言っちゃ悪いけど、こんなもので劇的に回復するなんて……、という思いなんだろう。私もびっくりだよ。
というか、おじ様、すごい……!
その日はもう遅かったので、私は離宮に帰された。
だけど、その後アダムにあげたサシェを他の人にも試した結果、みんなアダムと同じように回復したらしい。

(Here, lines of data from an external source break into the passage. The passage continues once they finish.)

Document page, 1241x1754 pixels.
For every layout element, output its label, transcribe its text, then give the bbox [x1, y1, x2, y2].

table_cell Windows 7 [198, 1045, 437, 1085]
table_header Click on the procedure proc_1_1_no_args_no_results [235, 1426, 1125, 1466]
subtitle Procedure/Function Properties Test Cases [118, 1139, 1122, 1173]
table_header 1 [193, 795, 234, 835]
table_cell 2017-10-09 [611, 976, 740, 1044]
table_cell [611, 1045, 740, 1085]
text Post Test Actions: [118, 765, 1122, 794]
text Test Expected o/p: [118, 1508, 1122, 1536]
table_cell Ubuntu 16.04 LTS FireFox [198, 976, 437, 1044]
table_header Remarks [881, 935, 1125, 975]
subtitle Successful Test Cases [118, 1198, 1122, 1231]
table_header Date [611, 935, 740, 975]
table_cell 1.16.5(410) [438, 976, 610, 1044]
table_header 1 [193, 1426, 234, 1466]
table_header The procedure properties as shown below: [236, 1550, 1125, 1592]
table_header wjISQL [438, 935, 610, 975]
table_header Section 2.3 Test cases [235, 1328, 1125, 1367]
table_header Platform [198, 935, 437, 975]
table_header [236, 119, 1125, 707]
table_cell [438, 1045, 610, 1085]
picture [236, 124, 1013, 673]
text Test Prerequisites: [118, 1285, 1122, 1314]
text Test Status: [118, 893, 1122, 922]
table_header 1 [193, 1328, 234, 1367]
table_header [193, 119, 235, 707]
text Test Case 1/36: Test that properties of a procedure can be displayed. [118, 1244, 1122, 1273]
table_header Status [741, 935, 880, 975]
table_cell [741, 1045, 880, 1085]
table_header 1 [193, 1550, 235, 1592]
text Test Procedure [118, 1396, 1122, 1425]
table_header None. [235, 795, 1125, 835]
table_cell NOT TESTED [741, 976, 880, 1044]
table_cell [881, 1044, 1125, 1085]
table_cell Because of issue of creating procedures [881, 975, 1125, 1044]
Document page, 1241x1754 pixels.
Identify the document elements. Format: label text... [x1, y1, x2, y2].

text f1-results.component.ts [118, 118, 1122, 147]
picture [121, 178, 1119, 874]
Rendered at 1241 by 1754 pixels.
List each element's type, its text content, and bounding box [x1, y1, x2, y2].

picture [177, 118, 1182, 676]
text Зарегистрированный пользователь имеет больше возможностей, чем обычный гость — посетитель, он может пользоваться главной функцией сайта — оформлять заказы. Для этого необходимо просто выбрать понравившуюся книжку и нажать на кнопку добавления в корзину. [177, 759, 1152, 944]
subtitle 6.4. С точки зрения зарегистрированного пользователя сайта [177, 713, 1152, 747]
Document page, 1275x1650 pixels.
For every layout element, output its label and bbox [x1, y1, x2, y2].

翌朝にその報告を聞いた私は、もう一度おじ様に会いに行った。
「おじ様、おじ様はすごいです! とっても物知り! 世界一!」
会うや否や、私はおじ様に飛び付いて思いの丈をぶつけた。
「えへへ、そんなに褒められると悪い気はしないですね」
「顔がデロデロだぞ教皇」
「シャノンちゃんにこんなキラキラした目で見られて顔が溶けない人がいますか」
よしよしと私の頭を撫でるおじ様。
微笑ましいものを見る目を私に向けるおじ様を見上げ、私は問いかける。
「おじ様、結局今回の原因はなんだったんですか? そろそろ教えてくれますか?」
「ふふ、ミントのサシェも無事に効いたようですし、教えてあげましょう」
そして、おじ様が内緒話をするように私に耳打ちをする。
「―――え!?」
その内容に目を真ん丸にした私を見て、おじ様は「驚いた子猫みたいでかわいい」と、微笑まし気に笑っていた。